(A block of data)
>> start
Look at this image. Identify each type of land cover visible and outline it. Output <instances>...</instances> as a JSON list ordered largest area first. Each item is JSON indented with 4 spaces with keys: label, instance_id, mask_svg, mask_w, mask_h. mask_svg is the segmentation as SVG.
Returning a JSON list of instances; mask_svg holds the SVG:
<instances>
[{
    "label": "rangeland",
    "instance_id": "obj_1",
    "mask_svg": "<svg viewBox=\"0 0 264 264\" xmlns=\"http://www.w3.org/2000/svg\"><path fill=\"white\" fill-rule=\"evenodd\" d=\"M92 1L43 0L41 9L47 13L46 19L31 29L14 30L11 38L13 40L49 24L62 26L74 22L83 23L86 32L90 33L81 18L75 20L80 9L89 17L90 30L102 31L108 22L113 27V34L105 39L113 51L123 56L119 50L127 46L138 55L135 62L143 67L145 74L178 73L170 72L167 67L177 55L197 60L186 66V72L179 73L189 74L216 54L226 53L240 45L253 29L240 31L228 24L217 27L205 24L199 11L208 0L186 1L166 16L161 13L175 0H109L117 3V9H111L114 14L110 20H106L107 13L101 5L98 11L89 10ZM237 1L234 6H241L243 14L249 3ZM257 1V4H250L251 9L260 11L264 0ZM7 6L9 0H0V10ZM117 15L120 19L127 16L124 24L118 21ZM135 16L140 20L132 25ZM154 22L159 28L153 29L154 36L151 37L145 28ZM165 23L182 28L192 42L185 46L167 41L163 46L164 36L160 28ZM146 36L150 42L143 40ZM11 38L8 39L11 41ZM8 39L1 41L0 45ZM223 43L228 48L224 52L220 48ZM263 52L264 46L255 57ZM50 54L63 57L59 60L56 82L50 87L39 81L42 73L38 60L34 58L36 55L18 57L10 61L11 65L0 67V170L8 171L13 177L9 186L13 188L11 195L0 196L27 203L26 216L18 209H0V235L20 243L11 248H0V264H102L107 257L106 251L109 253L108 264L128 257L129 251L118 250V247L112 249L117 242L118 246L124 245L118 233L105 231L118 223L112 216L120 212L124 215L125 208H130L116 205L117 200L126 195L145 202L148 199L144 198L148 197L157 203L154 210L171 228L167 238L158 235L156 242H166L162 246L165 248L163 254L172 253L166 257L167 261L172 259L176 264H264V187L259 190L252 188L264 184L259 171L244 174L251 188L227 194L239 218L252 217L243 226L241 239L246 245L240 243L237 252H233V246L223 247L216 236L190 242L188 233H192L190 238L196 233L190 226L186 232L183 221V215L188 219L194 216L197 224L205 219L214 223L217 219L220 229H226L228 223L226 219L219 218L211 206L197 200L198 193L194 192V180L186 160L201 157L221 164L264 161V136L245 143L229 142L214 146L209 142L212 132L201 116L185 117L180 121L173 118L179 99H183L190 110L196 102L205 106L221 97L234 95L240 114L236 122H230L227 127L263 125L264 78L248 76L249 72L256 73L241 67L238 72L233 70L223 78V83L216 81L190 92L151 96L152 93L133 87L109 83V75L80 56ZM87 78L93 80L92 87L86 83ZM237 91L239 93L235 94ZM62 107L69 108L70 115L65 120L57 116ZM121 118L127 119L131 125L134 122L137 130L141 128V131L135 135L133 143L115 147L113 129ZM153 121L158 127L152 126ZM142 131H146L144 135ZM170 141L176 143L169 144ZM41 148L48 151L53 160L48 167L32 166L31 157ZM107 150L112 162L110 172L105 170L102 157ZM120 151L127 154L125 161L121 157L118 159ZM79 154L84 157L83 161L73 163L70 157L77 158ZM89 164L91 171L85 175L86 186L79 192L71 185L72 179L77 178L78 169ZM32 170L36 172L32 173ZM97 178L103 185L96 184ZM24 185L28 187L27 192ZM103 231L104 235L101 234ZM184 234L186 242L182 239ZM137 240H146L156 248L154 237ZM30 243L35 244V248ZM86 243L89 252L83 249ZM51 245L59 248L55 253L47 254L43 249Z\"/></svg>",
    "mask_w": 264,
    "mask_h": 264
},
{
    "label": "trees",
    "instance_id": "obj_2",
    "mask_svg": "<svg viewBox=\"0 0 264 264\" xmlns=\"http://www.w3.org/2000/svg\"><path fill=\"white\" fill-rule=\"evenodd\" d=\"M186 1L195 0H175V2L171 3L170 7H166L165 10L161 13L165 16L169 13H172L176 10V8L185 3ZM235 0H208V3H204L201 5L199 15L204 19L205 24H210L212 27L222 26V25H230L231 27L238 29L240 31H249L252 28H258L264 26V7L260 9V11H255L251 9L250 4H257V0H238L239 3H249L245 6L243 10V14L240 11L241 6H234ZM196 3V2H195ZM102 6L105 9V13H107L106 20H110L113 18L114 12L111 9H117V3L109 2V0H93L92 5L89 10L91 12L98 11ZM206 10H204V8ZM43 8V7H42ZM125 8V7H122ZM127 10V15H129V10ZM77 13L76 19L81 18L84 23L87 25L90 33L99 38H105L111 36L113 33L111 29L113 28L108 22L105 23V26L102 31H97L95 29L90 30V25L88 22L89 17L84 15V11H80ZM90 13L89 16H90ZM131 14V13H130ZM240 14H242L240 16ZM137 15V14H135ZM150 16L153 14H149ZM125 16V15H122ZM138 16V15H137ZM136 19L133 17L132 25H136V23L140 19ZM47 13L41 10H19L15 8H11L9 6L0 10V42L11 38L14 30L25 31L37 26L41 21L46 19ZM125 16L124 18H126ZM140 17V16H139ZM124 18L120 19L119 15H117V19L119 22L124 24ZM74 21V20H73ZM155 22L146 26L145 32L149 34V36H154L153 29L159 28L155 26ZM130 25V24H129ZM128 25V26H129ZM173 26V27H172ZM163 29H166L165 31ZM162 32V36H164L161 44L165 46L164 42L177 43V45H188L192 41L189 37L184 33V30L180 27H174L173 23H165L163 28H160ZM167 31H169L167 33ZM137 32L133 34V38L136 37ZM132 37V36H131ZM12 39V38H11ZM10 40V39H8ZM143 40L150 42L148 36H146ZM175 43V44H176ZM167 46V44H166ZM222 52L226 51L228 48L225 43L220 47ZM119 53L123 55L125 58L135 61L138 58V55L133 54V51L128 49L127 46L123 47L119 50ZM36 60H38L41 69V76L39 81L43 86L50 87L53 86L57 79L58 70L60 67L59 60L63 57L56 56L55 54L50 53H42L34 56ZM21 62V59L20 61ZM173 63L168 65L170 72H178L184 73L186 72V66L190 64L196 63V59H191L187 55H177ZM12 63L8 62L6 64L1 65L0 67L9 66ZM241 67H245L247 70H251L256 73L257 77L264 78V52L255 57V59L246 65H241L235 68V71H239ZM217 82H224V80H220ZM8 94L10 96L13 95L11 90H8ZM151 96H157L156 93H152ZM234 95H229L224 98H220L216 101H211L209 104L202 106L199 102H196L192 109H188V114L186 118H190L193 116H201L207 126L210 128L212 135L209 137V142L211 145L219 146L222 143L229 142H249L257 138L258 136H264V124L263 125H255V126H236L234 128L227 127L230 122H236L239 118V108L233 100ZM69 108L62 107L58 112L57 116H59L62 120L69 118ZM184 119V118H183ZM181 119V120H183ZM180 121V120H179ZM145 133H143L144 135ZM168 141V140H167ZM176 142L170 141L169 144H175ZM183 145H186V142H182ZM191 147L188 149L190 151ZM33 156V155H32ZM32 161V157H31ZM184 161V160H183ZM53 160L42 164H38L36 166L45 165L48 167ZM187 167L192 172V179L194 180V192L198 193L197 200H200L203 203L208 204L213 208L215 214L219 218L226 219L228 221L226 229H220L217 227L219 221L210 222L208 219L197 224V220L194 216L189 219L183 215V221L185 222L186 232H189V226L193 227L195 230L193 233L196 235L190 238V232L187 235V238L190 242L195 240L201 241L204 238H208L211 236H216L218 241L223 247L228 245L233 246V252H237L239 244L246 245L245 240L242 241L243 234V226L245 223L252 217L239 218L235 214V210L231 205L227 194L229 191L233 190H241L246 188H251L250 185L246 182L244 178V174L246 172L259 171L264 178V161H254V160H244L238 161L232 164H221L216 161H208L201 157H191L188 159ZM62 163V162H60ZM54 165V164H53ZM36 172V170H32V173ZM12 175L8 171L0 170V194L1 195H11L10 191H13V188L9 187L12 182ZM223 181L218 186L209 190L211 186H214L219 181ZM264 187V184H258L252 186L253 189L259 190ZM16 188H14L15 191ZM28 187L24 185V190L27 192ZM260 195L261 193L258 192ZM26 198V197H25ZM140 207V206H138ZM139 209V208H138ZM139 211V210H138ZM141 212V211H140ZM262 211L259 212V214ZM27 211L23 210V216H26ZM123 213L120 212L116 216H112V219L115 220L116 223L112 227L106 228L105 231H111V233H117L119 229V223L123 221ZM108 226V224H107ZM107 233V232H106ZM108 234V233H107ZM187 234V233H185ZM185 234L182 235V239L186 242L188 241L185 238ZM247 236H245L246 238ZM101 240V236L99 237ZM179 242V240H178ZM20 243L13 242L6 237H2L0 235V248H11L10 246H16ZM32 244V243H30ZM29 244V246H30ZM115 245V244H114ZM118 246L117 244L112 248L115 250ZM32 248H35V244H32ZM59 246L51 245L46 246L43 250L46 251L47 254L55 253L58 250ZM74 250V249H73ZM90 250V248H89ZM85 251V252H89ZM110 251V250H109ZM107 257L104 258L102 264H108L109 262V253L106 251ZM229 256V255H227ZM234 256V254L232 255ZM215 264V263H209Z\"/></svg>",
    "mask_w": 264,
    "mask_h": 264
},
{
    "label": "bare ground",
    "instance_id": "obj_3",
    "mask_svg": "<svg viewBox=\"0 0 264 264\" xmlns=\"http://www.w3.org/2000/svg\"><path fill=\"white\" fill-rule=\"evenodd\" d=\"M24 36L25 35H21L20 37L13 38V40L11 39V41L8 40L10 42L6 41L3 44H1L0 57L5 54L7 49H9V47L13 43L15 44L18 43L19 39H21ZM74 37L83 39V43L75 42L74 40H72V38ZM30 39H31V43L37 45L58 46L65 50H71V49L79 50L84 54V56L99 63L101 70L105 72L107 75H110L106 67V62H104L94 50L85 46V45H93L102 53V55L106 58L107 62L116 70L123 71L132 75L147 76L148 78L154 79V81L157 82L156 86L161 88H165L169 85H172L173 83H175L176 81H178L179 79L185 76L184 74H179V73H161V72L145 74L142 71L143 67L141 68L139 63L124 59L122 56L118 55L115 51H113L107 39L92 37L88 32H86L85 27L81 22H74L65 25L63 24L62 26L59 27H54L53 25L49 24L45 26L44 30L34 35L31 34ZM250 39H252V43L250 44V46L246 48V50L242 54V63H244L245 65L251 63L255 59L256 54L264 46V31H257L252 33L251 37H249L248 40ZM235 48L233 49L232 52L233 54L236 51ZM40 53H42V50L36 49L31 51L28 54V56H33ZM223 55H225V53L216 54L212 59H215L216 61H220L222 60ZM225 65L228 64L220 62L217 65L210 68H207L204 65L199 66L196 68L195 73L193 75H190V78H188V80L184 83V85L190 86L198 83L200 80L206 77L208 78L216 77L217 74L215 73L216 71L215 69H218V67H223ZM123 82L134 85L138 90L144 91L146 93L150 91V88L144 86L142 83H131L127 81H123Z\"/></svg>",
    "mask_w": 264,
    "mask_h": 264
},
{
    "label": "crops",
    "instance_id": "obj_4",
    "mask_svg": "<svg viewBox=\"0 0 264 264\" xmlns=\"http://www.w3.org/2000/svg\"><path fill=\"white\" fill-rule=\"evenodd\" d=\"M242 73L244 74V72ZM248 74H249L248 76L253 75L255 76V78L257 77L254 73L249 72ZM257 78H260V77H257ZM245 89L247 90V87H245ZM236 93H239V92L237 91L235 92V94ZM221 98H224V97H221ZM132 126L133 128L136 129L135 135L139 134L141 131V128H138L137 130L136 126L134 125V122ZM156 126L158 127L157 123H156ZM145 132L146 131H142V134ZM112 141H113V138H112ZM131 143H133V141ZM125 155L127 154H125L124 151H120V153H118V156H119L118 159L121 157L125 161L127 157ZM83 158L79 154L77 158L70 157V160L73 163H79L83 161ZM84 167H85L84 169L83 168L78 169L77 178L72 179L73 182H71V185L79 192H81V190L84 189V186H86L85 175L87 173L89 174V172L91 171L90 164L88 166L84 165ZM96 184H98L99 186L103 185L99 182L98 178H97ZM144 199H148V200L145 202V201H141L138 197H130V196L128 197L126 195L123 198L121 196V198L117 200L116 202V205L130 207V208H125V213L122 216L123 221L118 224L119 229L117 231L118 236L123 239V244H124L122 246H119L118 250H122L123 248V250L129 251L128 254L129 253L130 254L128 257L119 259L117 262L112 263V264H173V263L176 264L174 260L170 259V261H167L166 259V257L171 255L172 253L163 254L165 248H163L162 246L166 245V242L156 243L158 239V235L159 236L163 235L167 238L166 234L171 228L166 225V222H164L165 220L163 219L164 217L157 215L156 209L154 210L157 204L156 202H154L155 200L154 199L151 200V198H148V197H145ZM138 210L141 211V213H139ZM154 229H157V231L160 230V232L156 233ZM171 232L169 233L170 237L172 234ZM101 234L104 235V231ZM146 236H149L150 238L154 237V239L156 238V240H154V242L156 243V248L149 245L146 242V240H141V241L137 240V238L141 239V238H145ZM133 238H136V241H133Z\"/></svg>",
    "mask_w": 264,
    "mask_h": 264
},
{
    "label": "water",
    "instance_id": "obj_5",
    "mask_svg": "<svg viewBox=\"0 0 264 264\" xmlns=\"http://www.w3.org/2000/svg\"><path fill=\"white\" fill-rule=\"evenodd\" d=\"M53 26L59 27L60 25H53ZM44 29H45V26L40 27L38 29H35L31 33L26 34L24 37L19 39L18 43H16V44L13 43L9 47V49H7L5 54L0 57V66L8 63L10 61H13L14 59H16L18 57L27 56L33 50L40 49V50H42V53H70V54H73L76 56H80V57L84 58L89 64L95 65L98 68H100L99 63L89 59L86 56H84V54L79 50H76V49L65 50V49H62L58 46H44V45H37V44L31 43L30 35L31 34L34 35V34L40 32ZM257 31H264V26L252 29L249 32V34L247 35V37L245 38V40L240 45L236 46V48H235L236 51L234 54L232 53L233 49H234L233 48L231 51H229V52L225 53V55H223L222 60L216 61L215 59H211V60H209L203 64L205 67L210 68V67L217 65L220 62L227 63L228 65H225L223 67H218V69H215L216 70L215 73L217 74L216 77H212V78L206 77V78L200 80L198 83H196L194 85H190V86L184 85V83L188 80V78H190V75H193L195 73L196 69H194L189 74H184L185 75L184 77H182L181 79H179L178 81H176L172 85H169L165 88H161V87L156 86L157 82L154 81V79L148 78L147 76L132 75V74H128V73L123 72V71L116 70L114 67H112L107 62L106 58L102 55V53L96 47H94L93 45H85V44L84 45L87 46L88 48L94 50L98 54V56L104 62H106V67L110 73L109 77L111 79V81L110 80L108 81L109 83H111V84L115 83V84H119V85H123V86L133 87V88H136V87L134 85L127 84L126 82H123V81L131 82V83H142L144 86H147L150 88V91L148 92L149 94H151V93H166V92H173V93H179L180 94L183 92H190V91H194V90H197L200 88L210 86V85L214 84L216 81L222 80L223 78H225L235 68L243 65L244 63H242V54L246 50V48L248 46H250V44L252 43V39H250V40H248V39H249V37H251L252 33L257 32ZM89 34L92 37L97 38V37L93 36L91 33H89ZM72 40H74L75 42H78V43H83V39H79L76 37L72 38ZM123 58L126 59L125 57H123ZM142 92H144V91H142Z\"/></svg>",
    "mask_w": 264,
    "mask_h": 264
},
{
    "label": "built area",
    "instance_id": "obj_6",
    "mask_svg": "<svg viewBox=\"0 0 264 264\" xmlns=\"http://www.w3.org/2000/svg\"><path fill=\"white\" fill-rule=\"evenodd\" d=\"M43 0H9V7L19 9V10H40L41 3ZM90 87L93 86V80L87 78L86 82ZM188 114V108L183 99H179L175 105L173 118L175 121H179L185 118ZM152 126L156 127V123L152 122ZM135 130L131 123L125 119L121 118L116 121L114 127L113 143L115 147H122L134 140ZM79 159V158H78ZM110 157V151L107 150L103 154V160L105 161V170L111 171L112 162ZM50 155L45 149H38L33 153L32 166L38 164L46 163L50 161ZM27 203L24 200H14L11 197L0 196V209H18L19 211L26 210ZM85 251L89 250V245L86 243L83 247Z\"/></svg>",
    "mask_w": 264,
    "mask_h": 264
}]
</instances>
>> end
• _What the task requires_
Pick out each line of the data above that contains the word "area", and copy those lines in full.

• _Full output_
Look at this image. Identify each type of land cover visible and outline it. Output <instances>...</instances> as a JSON list ordered largest area first. Each item is JSON indented with 4 spaces with keys: label, instance_id, mask_svg, mask_w, mask_h. mask_svg is the segmentation as SVG.
    "label": "built area",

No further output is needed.